Em vários trabalhos, é possível observar o questionamento que Helena Almeida faz à pintura de cavalete. Em Sem Título (1974, pp. 48-51), uma sequência fotográfica regista a artista plástica frente a um cavalete que expõe uma tela branca, com as mãos atrás das costas, segurando um pincel, e o chão do atelier que se encontra caótico, com panos e tintas derrubadas. A tela vazia contrasta com a agitação do atelier, parecendo retratar  a incapacidade da pintura em expressar o que rodeia a artista ou o seu interior. A obra Tela rosa para vestir (1969) é outro exemplo, em que a artista funde “o objecto artístico – a pintura – com o seu corpo” (Butler, p. 84). Veste uma tela branca, como se fosse uma camisola, e sorri para a objectiva fotográfica. Em Tela habitada (1976, p. 43), a artista plástica regressa, sete anos depois, a esta obra e coloca-a em movimento. Vestida de branco, a artista transporta uma tela vazia, como se fosse um painel publicitário. Caminha, igualmente sorridente, num jardim ou num parque. Ambas as obras são exemplos paradigmáticos de uma corporalização da própria pintura, registada pela fotografia.

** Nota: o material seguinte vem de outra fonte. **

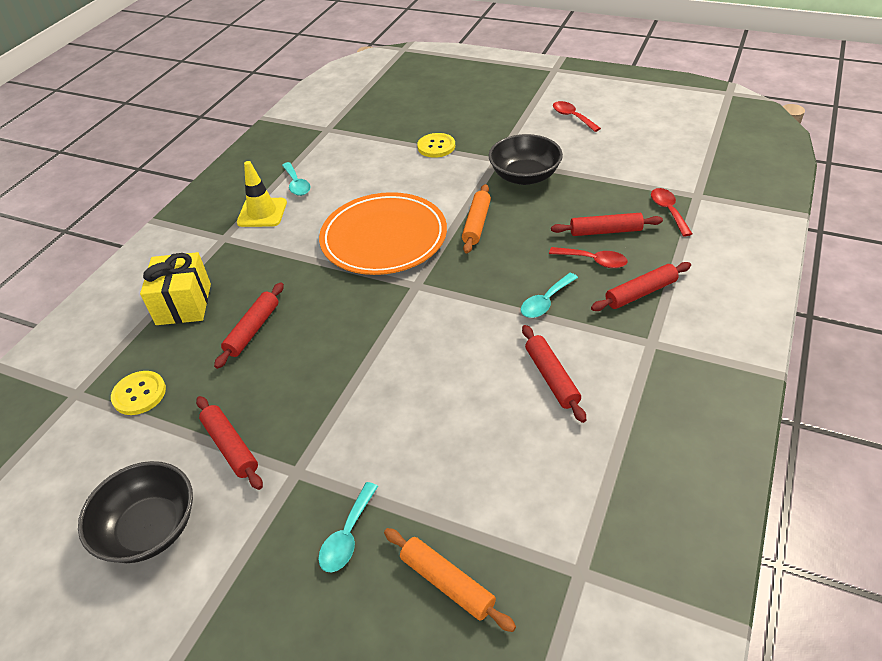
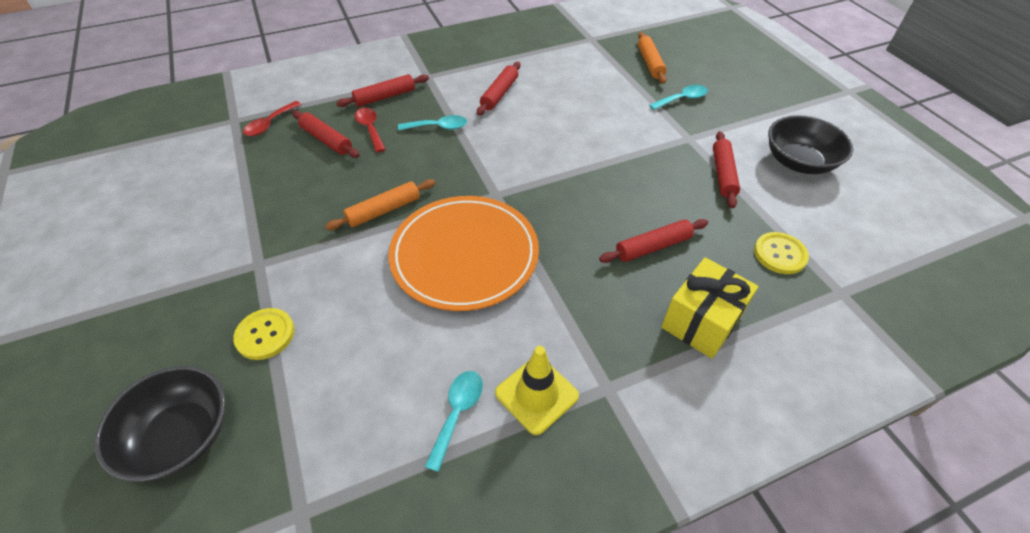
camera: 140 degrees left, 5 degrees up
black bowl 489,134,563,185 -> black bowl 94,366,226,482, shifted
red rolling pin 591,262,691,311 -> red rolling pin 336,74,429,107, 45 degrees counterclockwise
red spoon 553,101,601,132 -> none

A artista atravessa para o outro lado da obra e faz dela o seu próprio corpo, a sua casa, habitando as telas (Tela habitada, 1976, pp. 43, 76-79), as pinturas (série Pintura habitada, 1975, 1976, pp. 53-65; 89) e os desenhos (série Desenho habitado, 1975, 1976, 1977, pp. 66-75; 90-91; 94-95).

Durante a década de 70, a esfera doméstica, o espaço privado, o corpo feminino foram temáticas recorrentes nas obras de mulheres artistas, que se colocavam em diálogo com as interrogações feministas. Helena Almeida cria, nesta altura, uma série de  imagens sob o título A casa (1979, pp. 126, 127), em que, numa das imagens, surge de boca aberta, selada de cor azul, aludindo à centralidade de ter voz.

A temática  da  invisibilidade e da ausência de voz estão presentes na série Sente-me, Ouve-me, Vê-me, de 1978 e 1979, na qual os títulos evocativos entram em contradição com as imagens. Utilizando uma forte “dimensão performativa(Pinto de Almeida, p. 25), comum em muitas obras, as imagens Sente-me estão eivadas de representações sobre a impossibilidade de sentir o/a outro/a, as fotografias Ouve-me expressam, através dos lábios cosidos da artista, a impossibilidade de pronunciar qualquer palavra, e a obra Vê-me é uma peça sonora, em que se ouve o som de um desenho a ser feito a grafite sobre o papel.

Imagens da artista tapada, amordaçada ou abafada por uma tela, contra a qual pressiona as mãos e a boca, suscitam leituras sobre a opressão social, incluindo de género.

Tendo a palavra – escrita, falada, desenhada ou pintada – sido retirada às mulheres durante séculos e subsistindo ainda um quadro social dominante no qual cabe ao homem o papel central da fala, podemos enquadrar esta obra numa crítica a essa condição de desigualdade.

Para compreender a forma como o regime fascista do Estado Novo (1932-1974) marcou o trabalho criativo desta artista, Phelan (pp. 186-193) transpõe o axioma feminista “o pessoal é político” para “o político é pessoal”, tendo silenciado vozes e expressões de liberdade, incompatíveis com os desejos e ambições da criação artística.

Apesar de Helena Almeida não se assumir como feminista (p. 134), é impossível deixar de questionar,  a partir das suas obras, a condição social de ser mulher, contribuindo o seu trabalho para a reflexão, através da arte, de preocupações feministas, em Portugal.